Model comparison and tuning
A brief introduction to field data work was done for StatoilHydro-operated gas condensate flowlines for prediction uncertainty assessments. Field measurements were collected from several gas condensate lines.
Among these are the Troll-Kollsnes pipeline, the Huldra-Heimdal pipeline, the Kvitebjørn pipeline and the Midgard pipelines on the Åsgard field. Most of the liquid inventory measurements have been taken with the tracer method.
For the Troll pipeline, measurements are also collected from pigging operations.
In general, the pressure drop predictions by OLGA for friction dominated flow compare well to the measured field data, usually within +-10%.
However, at the lower rates, where gravity dominated flow occurs, the uncertainty is larger. This is mainly explained by the failure of OLGA to predict the onset for severe liquid accumulation correctly.
Comparisons of OLGA with field measurements show that OLGA usually gives a large under-prediction of the onset gas rate for liquid accumulation (15-40%), which leads to an under-prediction of the liquid content at the low rates. For high rates, there may be both under- and over-predictions of the liquid volumes.

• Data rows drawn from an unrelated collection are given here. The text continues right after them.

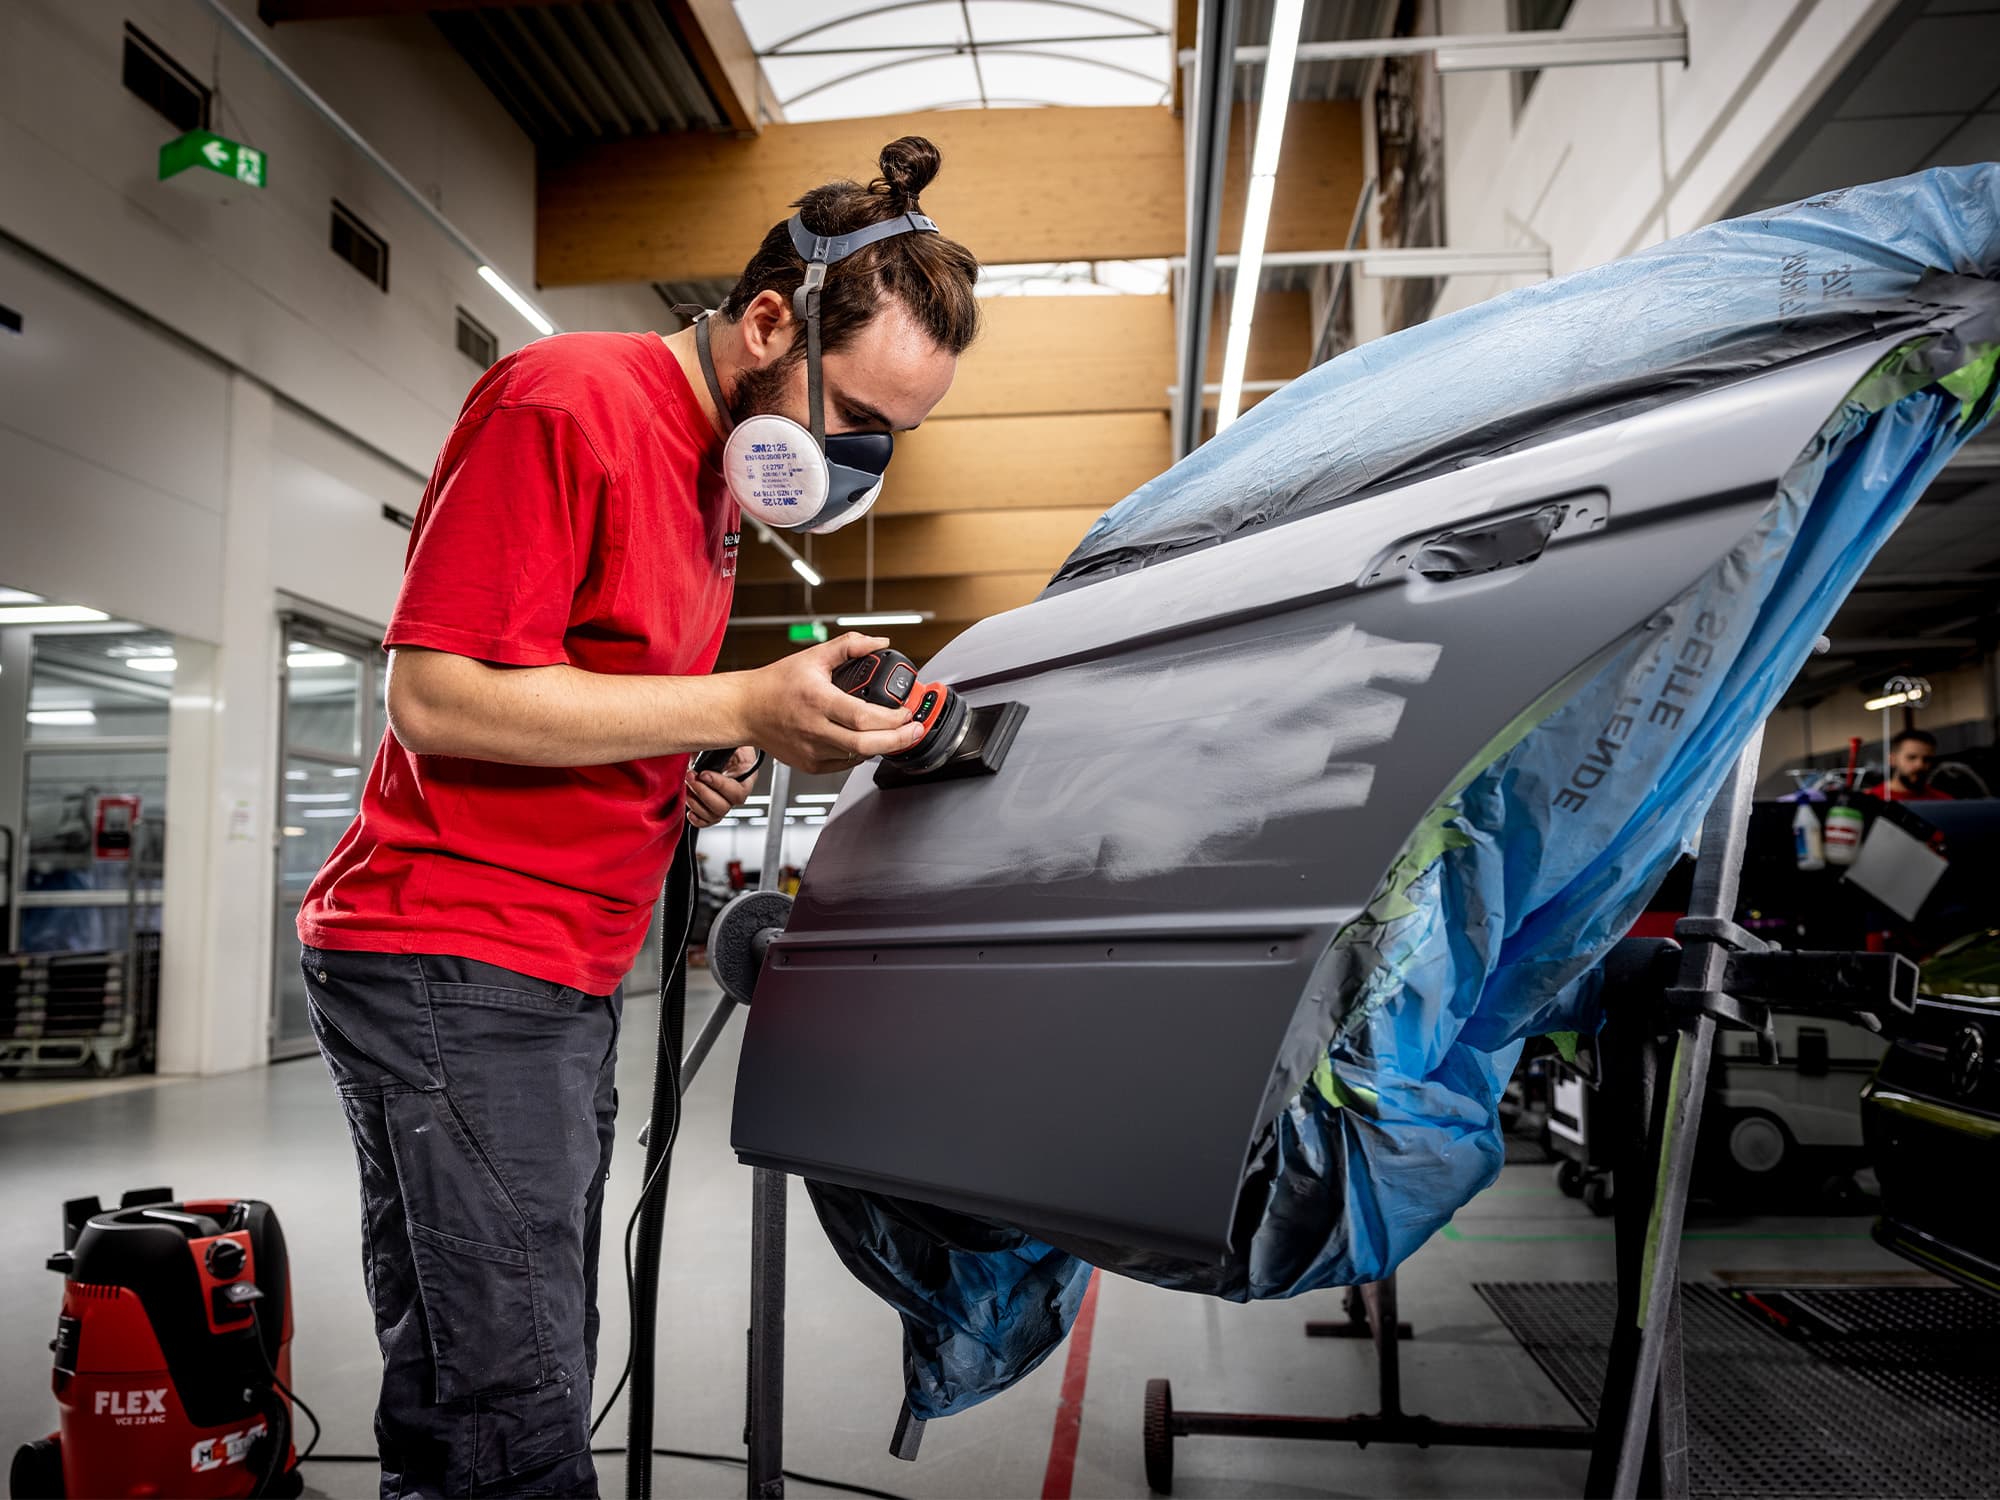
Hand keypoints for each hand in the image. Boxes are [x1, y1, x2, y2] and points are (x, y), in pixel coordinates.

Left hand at [684, 745, 758, 827]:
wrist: (711, 746)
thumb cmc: (721, 741)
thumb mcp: (726, 738)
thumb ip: (724, 743)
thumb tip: (712, 743)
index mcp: (746, 775)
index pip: (738, 792)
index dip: (720, 785)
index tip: (704, 773)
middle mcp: (736, 791)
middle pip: (725, 807)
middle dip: (703, 793)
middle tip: (691, 778)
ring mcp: (724, 800)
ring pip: (714, 815)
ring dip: (696, 804)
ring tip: (687, 787)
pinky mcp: (712, 807)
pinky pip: (708, 821)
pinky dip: (697, 819)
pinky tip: (690, 810)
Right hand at [739, 633, 925, 774]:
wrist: (745, 709)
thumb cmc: (775, 684)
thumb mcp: (813, 656)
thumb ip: (849, 646)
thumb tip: (878, 643)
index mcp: (818, 701)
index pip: (864, 717)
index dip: (893, 718)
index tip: (906, 711)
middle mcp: (815, 730)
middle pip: (866, 744)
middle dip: (898, 740)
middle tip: (913, 730)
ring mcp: (812, 751)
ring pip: (858, 757)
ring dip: (881, 746)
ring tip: (894, 733)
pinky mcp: (810, 765)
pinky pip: (845, 765)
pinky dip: (860, 754)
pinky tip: (865, 740)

The uncertainties in the prediction of the distribution between condensate and water/inhibitor can be very large (+-50-100%).
For low liquid fraction fluids, the onset rate for liquid accumulation is generally under-predicted for the field data and over-predicted for the experimental data. One explanation is that the OLGA multiphase flow correlations do not include models for the effect of the interface turbulence transfer and waves on the liquid layer velocity profile.
When the OLGA closure laws are correlated against small scale experimental data, the interface friction is increased in order to compensate for the effect of the turbulence and the waves on the liquid layer. For large pipe diameters, the effect of the turbulence and waves at the interface will be less dominant than their effect in a small diameter pipe.
The interface friction in OLGA will likely be too large, and the liquid transport too efficient in a large diameter pipe. This will give an under-prediction of the onset rate for liquid accumulation for large pipe diameters.